Mr. Kumar ended a long tradition of consultation with students and faculty members and, according to teachers and students, curtailed a longstanding policy of encouraging applications from people of lower castes and other disadvantaged groups.
To inculcate “patriotism” and martial pride, he invited retired soldiers to campus and proposed putting a battle tank on display.
Nearly 50 members of the federal Parliament sent a letter to the education minister in January 2019 complaining that the university was being “destroyed.”
In recent years, students linked to far-right groups have physically attacked other students over their liberal and secular views, bashing them with sledgehammers, iron rods and bricks. Amid a wave of student protests in 2019 over a law that opponents called anti-Muslim, officers in riot gear raided a library at another university and beat up students with bamboo sticks. At yet another university, officers fired stun grenades at students.
After masked men stormed the J.N.U. campus and attacked students in January 2020, university alumni who were officials in Mr. Modi’s government quickly condemned the violence.
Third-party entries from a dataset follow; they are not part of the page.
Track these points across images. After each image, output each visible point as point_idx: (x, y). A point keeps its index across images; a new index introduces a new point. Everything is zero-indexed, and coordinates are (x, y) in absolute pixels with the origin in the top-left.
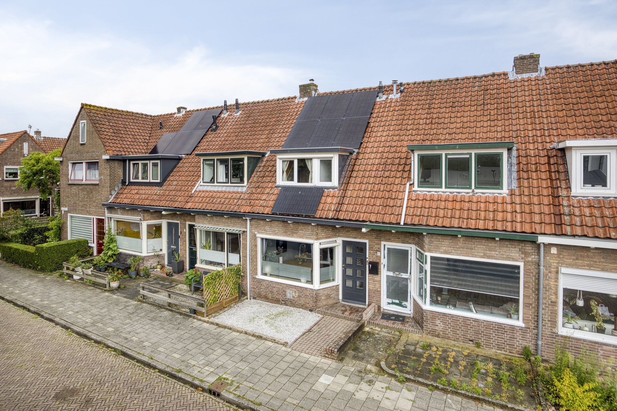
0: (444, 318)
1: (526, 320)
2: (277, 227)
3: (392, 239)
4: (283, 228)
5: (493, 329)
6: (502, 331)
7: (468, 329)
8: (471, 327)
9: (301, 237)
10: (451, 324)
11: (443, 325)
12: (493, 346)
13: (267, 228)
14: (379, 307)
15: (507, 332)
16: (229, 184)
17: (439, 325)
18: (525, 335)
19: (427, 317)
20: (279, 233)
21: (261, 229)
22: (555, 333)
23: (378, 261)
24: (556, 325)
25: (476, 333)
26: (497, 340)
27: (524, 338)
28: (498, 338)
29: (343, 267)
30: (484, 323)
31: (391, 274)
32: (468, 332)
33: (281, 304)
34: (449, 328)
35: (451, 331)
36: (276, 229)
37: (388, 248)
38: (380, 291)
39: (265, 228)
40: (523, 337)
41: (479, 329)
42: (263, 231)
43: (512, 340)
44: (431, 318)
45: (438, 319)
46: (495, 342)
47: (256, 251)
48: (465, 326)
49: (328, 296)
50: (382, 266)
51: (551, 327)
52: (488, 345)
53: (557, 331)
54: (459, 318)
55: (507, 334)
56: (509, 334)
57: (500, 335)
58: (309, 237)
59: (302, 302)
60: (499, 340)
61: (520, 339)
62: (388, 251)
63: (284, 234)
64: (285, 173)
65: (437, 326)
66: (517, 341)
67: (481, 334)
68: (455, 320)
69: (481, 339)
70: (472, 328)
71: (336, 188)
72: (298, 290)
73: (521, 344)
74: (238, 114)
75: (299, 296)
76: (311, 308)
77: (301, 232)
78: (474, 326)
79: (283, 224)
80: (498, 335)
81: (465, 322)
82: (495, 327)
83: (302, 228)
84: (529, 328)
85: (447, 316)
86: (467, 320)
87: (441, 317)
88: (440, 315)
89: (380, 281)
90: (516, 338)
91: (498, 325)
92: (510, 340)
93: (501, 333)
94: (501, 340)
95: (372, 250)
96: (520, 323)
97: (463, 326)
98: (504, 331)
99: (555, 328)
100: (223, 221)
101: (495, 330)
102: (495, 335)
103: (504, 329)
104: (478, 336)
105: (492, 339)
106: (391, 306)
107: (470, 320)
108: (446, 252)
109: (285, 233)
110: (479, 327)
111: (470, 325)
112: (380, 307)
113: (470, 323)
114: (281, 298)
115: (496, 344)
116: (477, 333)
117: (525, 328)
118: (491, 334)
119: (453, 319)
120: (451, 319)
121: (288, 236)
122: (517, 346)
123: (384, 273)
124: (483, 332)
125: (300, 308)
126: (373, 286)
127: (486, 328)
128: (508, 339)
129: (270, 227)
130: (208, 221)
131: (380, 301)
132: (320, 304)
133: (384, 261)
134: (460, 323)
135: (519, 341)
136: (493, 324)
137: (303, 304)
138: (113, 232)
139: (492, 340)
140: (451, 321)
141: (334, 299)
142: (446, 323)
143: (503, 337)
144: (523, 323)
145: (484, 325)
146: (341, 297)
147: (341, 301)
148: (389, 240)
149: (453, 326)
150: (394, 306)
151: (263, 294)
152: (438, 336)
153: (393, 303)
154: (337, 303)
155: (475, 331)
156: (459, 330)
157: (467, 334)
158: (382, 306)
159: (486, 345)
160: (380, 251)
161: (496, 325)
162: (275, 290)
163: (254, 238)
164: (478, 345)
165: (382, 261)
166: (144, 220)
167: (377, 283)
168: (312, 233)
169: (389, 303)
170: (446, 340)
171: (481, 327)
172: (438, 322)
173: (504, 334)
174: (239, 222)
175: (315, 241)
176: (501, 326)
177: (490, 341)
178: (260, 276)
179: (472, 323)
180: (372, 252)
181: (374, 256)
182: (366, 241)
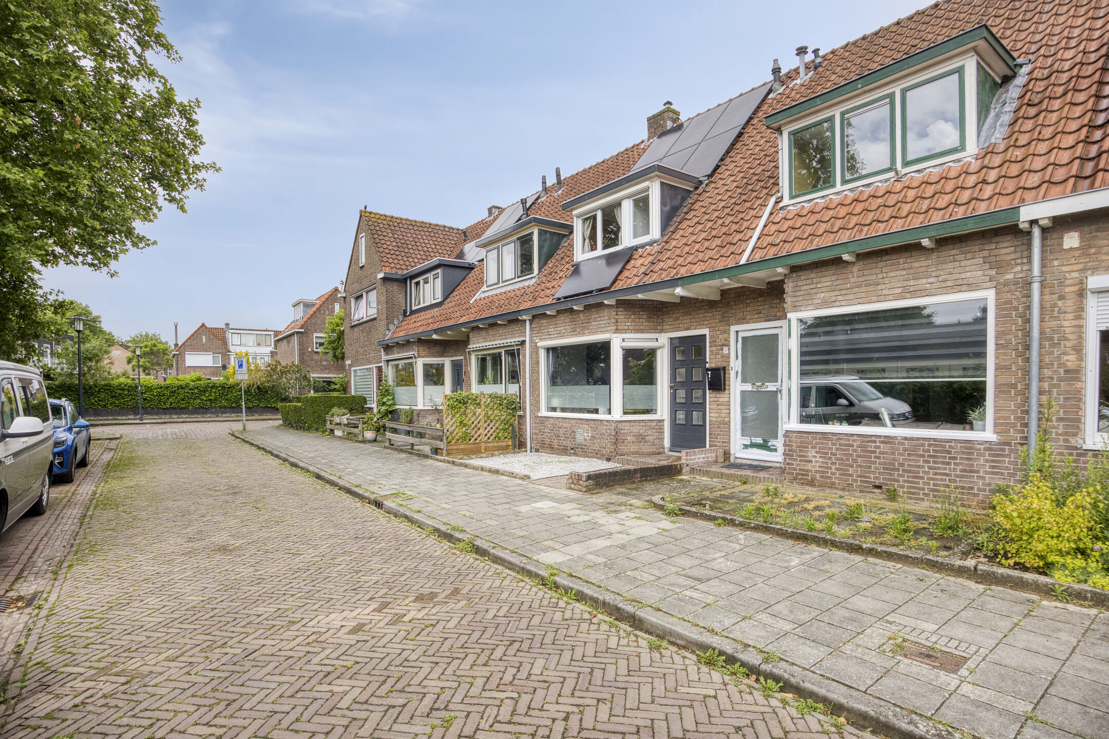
0: (822, 443)
1: (1002, 424)
3: (748, 317)
4: (572, 324)
5: (923, 456)
6: (945, 457)
7: (872, 462)
8: (876, 457)
10: (835, 455)
11: (821, 460)
12: (924, 494)
13: (552, 329)
14: (727, 455)
15: (955, 458)
16: (517, 280)
17: (814, 460)
18: (999, 462)
19: (792, 446)
20: (567, 335)
21: (543, 332)
22: (1076, 448)
23: (725, 364)
24: (1078, 428)
25: (887, 469)
26: (933, 479)
27: (995, 469)
28: (936, 474)
29: (671, 387)
30: (903, 444)
31: (748, 387)
32: (870, 467)
33: (570, 455)
34: (833, 463)
35: (837, 469)
36: (563, 327)
37: (743, 338)
38: (728, 423)
39: (549, 331)
40: (993, 467)
41: (894, 459)
42: (546, 336)
43: (966, 477)
44: (798, 447)
45: (812, 447)
46: (929, 484)
47: (538, 372)
48: (864, 456)
49: (641, 438)
50: (732, 374)
51: (1066, 434)
52: (913, 493)
53: (1081, 441)
54: (853, 441)
55: (955, 464)
56: (961, 464)
57: (939, 468)
58: (605, 329)
59: (596, 447)
60: (937, 479)
61: (986, 473)
62: (743, 343)
64: (587, 240)
65: (810, 461)
66: (979, 477)
67: (899, 470)
68: (846, 445)
69: (897, 481)
70: (879, 458)
71: (655, 242)
73: (989, 485)
74: (560, 192)
75: (593, 437)
77: (595, 323)
78: (883, 453)
79: (572, 317)
80: (935, 468)
81: (865, 447)
82: (928, 451)
83: (595, 316)
84: (1009, 444)
85: (830, 439)
86: (871, 441)
87: (817, 443)
88: (815, 439)
89: (728, 404)
90: (978, 472)
91: (936, 446)
92: (962, 477)
93: (943, 463)
94: (941, 480)
95: (715, 346)
96: (988, 435)
97: (859, 456)
98: (950, 458)
99: (1075, 435)
101: (929, 456)
102: (930, 468)
103: (949, 452)
104: (891, 474)
105: (922, 478)
106: (750, 450)
107: (875, 442)
108: (825, 304)
109: (574, 332)
110: (893, 453)
111: (875, 452)
112: (729, 454)
113: (875, 447)
114: (568, 443)
115: (932, 490)
116: (890, 468)
117: (999, 444)
118: (919, 467)
119: (840, 445)
120: (835, 444)
121: (579, 334)
122: (980, 490)
123: (736, 386)
124: (902, 465)
125: (593, 457)
126: (717, 415)
127: (909, 455)
128: (957, 476)
129: (555, 326)
131: (729, 442)
132: (623, 448)
133: (735, 365)
134: (855, 451)
135: (983, 478)
136: (923, 445)
137: (598, 450)
138: (390, 382)
139: (921, 481)
140: (837, 449)
141: (653, 444)
142: (827, 453)
143: (947, 472)
144: (995, 432)
145: (905, 450)
146: (667, 443)
147: (666, 450)
148: (742, 321)
149: (842, 459)
150: (755, 450)
151: (547, 441)
152: (811, 483)
153: (753, 445)
154: (659, 453)
155: (885, 463)
156: (852, 466)
157: (869, 472)
158: (732, 452)
159: (909, 493)
160: (728, 345)
161: (930, 445)
162: (562, 431)
163: (535, 350)
164: (892, 496)
165: (732, 364)
166: (419, 356)
167: (723, 407)
168: (609, 321)
169: (746, 447)
170: (828, 491)
171: (899, 454)
172: (811, 453)
173: (949, 464)
174: (518, 329)
175: (615, 335)
176: (942, 446)
177: (919, 483)
178: (544, 413)
179: (879, 447)
180: (714, 349)
181: (719, 356)
182: (705, 331)
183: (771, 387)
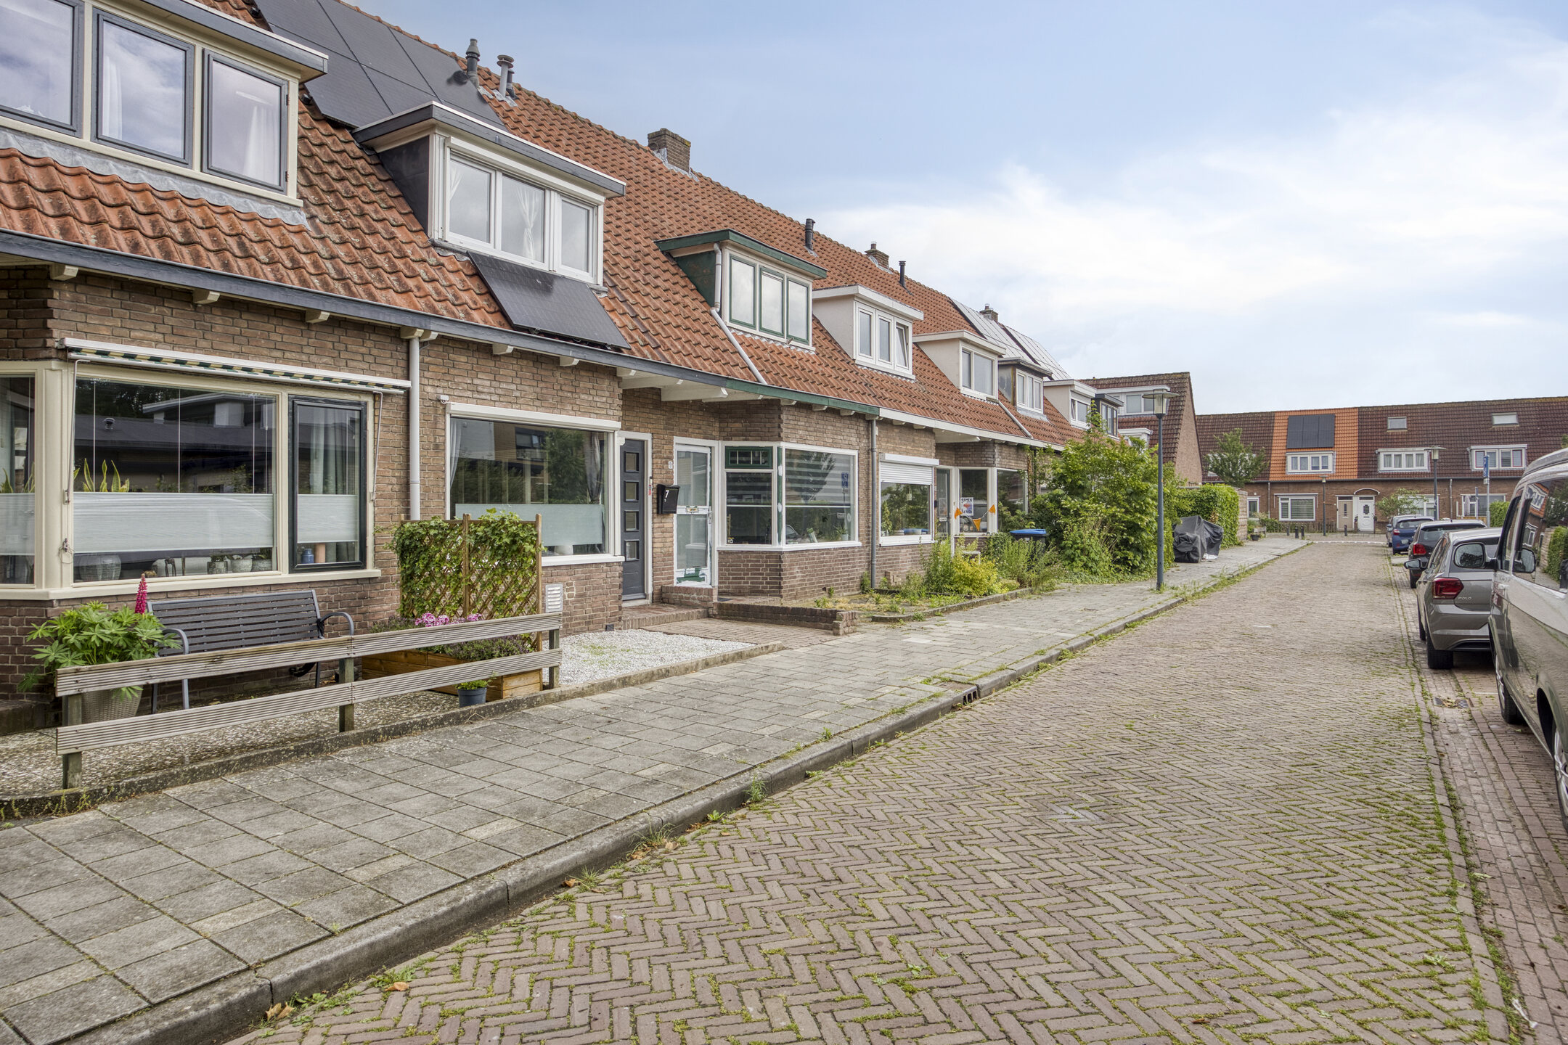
0: (800, 560)
1: (861, 535)
2: (518, 381)
3: (690, 430)
4: (535, 383)
5: (840, 560)
6: (847, 559)
7: (822, 570)
9: (584, 413)
10: (806, 568)
11: (801, 574)
12: (840, 588)
13: (483, 381)
15: (850, 559)
16: (199, 174)
18: (862, 558)
19: (786, 566)
20: (521, 401)
21: (458, 384)
22: (879, 546)
23: (671, 482)
25: (828, 574)
27: (861, 563)
28: (844, 572)
30: (835, 553)
31: (684, 510)
32: (822, 574)
34: (806, 576)
35: (808, 580)
36: (514, 387)
37: (679, 452)
38: (672, 554)
39: (476, 381)
41: (830, 565)
42: (469, 394)
44: (789, 566)
45: (796, 565)
48: (819, 566)
53: (879, 542)
54: (815, 555)
57: (845, 568)
58: (604, 412)
59: (587, 612)
61: (858, 566)
63: (537, 403)
65: (796, 577)
66: (856, 570)
67: (832, 573)
68: (811, 559)
69: (832, 581)
70: (825, 566)
72: (578, 579)
73: (859, 573)
75: (580, 596)
76: (608, 621)
77: (586, 397)
78: (827, 562)
79: (535, 370)
81: (819, 558)
82: (842, 556)
83: (589, 385)
84: (864, 547)
85: (804, 556)
88: (797, 556)
89: (672, 530)
91: (844, 552)
94: (845, 576)
95: (659, 457)
96: (856, 543)
97: (817, 566)
100: (274, 337)
101: (842, 560)
102: (842, 568)
103: (848, 556)
104: (829, 578)
105: (840, 577)
106: (684, 583)
107: (823, 554)
108: (802, 440)
109: (540, 401)
110: (830, 562)
111: (824, 562)
115: (843, 584)
117: (861, 547)
118: (839, 569)
119: (809, 559)
120: (807, 559)
121: (553, 408)
122: (856, 578)
124: (833, 569)
125: (582, 631)
126: (661, 545)
127: (835, 561)
128: (850, 571)
129: (492, 377)
130: (161, 328)
131: (673, 577)
134: (815, 563)
135: (858, 570)
136: (840, 553)
137: (591, 617)
139: (840, 579)
140: (807, 563)
142: (802, 568)
143: (848, 569)
144: (860, 540)
145: (834, 557)
148: (685, 433)
149: (810, 572)
150: (688, 583)
152: (796, 597)
153: (685, 577)
155: (827, 570)
156: (814, 576)
157: (821, 579)
159: (836, 589)
160: (673, 459)
164: (830, 593)
165: (674, 482)
167: (667, 536)
168: (610, 401)
169: (680, 580)
171: (832, 561)
172: (796, 570)
173: (848, 563)
174: (363, 350)
179: (825, 558)
180: (659, 461)
181: (664, 471)
182: (646, 437)
183: (703, 510)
But a politician from his party later justified the attack by describing the campus as a “hub of sex and drugs” that churns out thousands of used condoms and empty liquor bottles daily.
Last year, members of the R.S.S., the right-wing group, tried to intimidate students by carrying out marches with sticks and saffron flags — an emblem of Hinduism — on campus.
Nazar Mohamed Mohideen, a J.N.U. student who has campaigned for affirmative action and is a follower of an anti-caste revolutionary resented by Hindu nationalists, said he was declared a security threat to other students and barred by his professor from entering a laboratory.
Members of the student wing of the R.S.S. beat him up during a scuffle when he tried to save a portrait of the anti-caste revolutionary, Periyar, he said. (The group denied that allegation.) In October, Mr. Mohideen received a letter from the university saying he could not continue his Ph.D. studies, a decision he is challenging in court.
“My fight against oppression,” Mr. Mohideen said, “turned me into a visible enemy.”
Avinash Kumar, a representative of the J.N.U. teachers association, said the right-wing campaign against the university had changed its very nature.
“Ours was a campus which helped realize the real motto of education,” empowering students across caste and class and breaking down societal hierarchies, he said. But those values are antithetical, he added, to “what the ruling regime represents now.”
“Any space where this kind of environment flourishes, they crush it,” he said.